CONCLUSION: The “poised-finger” technique is markedly better than the antiarrhythmic therapy currently in use. EMS systems should review their current practice of arrhythmia treatment accordingly.

The Street
I believe the authors of this study best can describe what this means to you.

In an informal interview following the release of the study, author Richard Pace was ebullient in discussing the results of his research. “This just proves what we’ve known all along — that the act of reaching for the PRINT button on the monitor makes the arrhythmia go away. Finally, we’re applying the principle of EBM to the practice of paramedicine, finding out what really works as opposed to just blithely accepting the next wonder drug that hits the market. Amiodarone, schmamiodarone! I got yer antiarrhythmic right here, baby!” Pace crowed, one finger held aloft in a gesture of triumph.

When asked to give his prediction as to whether the poised-finger technique should be adopted as an EMS Best Practice, Pace answered, “Absolutely,” wagging his finger for emphasis. “I predict that PFT will become the standard of care for life-threatening arrhythmias. It’s safe, it’s effective and it’s cheap. All you gotta do is extend your booger hooker toward that PRINT button, and people magically get better. Hey, the abstract doesn’t tell the whole story. Read the entire study and you’ll see. Our numbers would be even better if Grayson hadn’t shocked all those people. Of the 12 people who got the therapeutic electrocution, he was the medic for 10 of them. I think those patients could have benefited from PFT as well, but what are ya gonna do? The guy loves to shock people.”
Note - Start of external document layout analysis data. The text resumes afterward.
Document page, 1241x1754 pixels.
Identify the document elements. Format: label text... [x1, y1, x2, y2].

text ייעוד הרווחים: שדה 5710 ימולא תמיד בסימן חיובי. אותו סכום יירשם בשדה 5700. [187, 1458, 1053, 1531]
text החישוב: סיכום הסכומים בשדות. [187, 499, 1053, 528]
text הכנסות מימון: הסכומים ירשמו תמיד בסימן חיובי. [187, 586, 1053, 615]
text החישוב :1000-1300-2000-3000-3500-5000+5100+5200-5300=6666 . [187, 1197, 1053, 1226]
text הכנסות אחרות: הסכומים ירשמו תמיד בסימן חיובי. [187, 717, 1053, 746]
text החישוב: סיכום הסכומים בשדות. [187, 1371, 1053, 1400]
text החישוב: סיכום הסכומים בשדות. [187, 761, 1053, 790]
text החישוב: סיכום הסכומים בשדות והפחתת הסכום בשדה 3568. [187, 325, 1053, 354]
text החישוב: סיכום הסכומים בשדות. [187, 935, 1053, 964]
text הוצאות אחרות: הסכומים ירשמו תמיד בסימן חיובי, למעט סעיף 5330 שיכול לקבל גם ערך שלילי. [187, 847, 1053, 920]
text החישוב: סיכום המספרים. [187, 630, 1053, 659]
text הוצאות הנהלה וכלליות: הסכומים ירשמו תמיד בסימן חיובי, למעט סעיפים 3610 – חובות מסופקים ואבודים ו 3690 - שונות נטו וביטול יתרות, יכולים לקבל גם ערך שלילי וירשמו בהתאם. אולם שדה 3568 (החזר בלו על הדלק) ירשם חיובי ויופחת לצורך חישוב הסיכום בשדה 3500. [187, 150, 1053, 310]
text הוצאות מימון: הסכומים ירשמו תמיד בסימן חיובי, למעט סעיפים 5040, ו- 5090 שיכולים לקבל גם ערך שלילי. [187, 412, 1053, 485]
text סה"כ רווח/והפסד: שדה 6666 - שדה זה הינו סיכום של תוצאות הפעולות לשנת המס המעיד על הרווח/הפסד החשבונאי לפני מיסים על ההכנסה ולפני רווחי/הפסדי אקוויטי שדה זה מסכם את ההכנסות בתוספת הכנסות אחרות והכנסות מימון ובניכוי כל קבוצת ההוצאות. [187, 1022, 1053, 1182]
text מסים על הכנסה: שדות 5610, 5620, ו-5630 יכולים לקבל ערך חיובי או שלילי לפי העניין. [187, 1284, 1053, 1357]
“We need to do more research,” Pace went on to say. “One thing we discovered was that the effectiveness of PFT tends to increase in direct relation to the proximity of the fingertip to the PRINT button. Our best results were obtained with the index finger poised about one inch from the button, but it’s difficult to hold that posture in the back of a moving ambulance, especially the way LeGros drives. We also discovered that positioning yourself more than arm’s reach from the SHOCK button on the monitor triples the likelihood of a lethal arrhythmia, but that’s the subject of a whole other study.”